Here are some other suggestions for preventing spamming:
- Throttling comment form requests from the same IP. Since the process above requires the form be generated by the server, we can slow down any form of spidering this way.
- Since some people don't enable comments for every post, the server should automatically blacklist comments posted for entries that have disabled comments or where the entry doesn't exist at all. Using a "honey pot" approach, the server could return a normal comment form for the invalid entry but upon submitting the comment, the user's IP would get blacklisted.
- Comments posted to multiple entries within a minute and from the same IP should also be flagged automatically. There should be a way to browse and delete suspect comments.
All of this will probably not stop spam comments altogether (to paraphrase Dr.
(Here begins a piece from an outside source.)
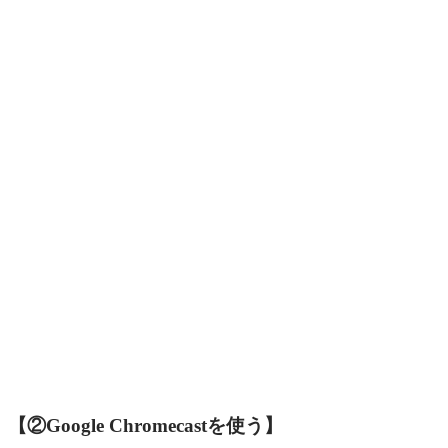
【②Google Chromecastを使う】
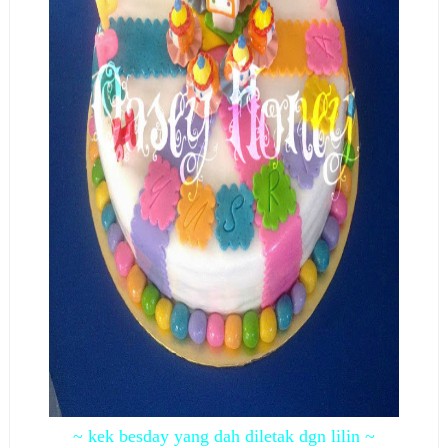
~ kek besday yang dah diletak dgn lilin ~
Ian Malcolm from Jurassic Park, "spam finds a way"), but it will certainly help stem the tide.
I want to set up a tarpit/honeypot, using some automated methods like this to spot spammers, then serve them up a fake comments form that doesn't actually post, combined with something like mod_bandwidth to dynamically throttle spamming IP addresses (rather than banning them).
http://www.cohprog.com/v3/bandwidth/doc-en.html
Comment Spamming is major problem. Isn't there a mod avaiable which allows all comments to be validated before being posted on the site?
Small problem - your suggested solution assumes that all real users traffic will consistently come from the same ip address throughout their visit.
This isn't true if their access is through multiple web proxies (eg AOL or my office, among others), so you risk loosing real comments along with the spam.
paul-- you're right. Now that I think about it, there isn't any good reason to encode the user's IP like that. I've revised my post to remove that element. No need to unnecessarily exclude real visitors.
Form fields can be accessed via DOM document.forms(x), based on their order in the HTML, so the spammer would not need to parse the HTML. However, a hidden field that was randomly placed with each page load would foil this approach.